Published online by Cambridge University Press: 22 January 2022
It is ironic that as the first decade of the 21st century is nearing its end, we are encouraged to rethink residential child care. The irony is not because of any dramatic changes in residential child care per se but because of the discourses that have attempted to rid child welfare services of residential child care. Some have argued that all residential or institutional services are oppressive and should no longer be included among the variety of service options available to families or to health, education and welfare professionals. Such arguments are commonly put forward by so-called scholars who have never, ever worked with troubled or troublesome children and young people in residential child care. Theirs is an opinion allegedly informed through research about residential child care, not through practice research located from within the worlds where looked-after children and young people live. Theirs is a language filled with a discourse on outcomes and graphic claims offered by the disaffected. Rarely have they listened to life stories told by those who found respite, solace, opportunities and emotional commitment through relationships offered through positive residential child care experiences.

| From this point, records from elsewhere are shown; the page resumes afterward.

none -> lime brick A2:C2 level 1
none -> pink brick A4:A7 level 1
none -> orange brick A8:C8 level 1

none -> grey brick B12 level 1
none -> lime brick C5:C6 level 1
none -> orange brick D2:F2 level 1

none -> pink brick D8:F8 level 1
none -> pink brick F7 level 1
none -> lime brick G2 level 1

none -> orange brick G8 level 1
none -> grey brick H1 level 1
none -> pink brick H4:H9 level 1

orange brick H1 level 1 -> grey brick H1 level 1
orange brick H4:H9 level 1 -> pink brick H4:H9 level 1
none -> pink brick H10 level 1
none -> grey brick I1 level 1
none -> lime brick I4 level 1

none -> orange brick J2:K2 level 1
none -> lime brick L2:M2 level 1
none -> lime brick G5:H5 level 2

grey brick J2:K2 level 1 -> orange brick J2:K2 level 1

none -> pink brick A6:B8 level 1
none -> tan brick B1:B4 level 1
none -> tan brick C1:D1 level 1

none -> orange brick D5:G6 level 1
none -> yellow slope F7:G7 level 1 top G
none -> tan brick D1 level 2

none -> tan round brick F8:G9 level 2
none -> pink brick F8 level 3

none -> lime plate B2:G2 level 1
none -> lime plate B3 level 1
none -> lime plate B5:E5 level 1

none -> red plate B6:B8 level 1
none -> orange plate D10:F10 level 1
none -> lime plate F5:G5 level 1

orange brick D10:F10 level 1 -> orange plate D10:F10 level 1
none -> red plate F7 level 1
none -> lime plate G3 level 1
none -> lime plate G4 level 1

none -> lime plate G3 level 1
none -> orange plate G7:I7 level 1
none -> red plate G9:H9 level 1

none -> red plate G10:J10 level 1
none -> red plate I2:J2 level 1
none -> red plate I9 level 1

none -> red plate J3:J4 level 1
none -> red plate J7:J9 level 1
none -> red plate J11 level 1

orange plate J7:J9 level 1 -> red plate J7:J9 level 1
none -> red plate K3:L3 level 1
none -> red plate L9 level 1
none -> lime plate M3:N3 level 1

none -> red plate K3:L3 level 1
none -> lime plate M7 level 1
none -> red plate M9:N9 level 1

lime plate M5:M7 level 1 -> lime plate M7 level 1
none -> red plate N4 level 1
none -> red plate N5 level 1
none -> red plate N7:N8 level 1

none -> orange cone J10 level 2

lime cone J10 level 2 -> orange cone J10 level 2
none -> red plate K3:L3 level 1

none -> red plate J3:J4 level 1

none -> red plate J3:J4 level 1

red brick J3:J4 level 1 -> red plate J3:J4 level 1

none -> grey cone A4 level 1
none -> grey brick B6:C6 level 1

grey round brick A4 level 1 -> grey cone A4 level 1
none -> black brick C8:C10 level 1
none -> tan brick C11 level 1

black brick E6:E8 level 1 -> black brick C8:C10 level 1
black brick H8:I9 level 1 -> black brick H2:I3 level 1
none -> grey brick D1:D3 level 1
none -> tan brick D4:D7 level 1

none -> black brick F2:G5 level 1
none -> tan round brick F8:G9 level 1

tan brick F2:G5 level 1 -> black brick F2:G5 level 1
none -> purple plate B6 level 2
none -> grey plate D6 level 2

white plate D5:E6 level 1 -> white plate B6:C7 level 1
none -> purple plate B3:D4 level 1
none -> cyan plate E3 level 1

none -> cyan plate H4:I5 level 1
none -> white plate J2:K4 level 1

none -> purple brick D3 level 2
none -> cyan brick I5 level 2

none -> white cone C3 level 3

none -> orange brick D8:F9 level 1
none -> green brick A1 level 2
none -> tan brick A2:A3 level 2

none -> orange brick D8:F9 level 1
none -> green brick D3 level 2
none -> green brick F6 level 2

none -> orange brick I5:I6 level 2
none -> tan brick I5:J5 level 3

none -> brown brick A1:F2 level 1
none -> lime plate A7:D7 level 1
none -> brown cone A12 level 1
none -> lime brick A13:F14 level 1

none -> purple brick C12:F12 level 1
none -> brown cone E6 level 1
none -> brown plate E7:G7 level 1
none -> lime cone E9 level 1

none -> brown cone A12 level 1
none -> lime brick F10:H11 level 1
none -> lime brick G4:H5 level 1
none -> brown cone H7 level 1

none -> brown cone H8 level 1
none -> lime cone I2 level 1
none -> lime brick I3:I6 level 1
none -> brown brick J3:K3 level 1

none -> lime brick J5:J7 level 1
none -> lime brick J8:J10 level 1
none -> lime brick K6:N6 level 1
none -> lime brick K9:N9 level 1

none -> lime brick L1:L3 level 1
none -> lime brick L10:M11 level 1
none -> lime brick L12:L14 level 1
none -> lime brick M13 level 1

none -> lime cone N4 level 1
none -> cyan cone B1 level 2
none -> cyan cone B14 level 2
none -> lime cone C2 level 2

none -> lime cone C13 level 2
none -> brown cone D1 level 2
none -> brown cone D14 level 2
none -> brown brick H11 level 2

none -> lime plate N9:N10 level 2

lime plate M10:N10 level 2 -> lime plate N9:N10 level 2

For all of these reasons it is timely for an intellectual stocktake and an opportunity to rethink residential child care. In the first place, residential care and education are among the oldest forms of human service ever to have been established. The first social work training dates from the late 19th century when the National Children's Home introduced in-service training for its carers. Residential child care is also the most internationally used of all health, education and welfare services with residential provisions of various sizes – from smaller, localised facilities to large-scale villages – located throughout the world, in so-called developed countries as well as in those others described as developing. Residential child care caters for the nation's most vulnerable or challenging children and young people, who are still most commonly looked after by that nation's least formally qualified people. There remains a strongly held view that real care cannot be taught and that the best carers are those who are ‘born’ with innate capacities and abilities to provide nurturing care. It is timely that all of these assumptions should be subjected to a systematic rethink.
Those who argue against the use of residential child care frequently omit residential schools from the list of services they would target for closure.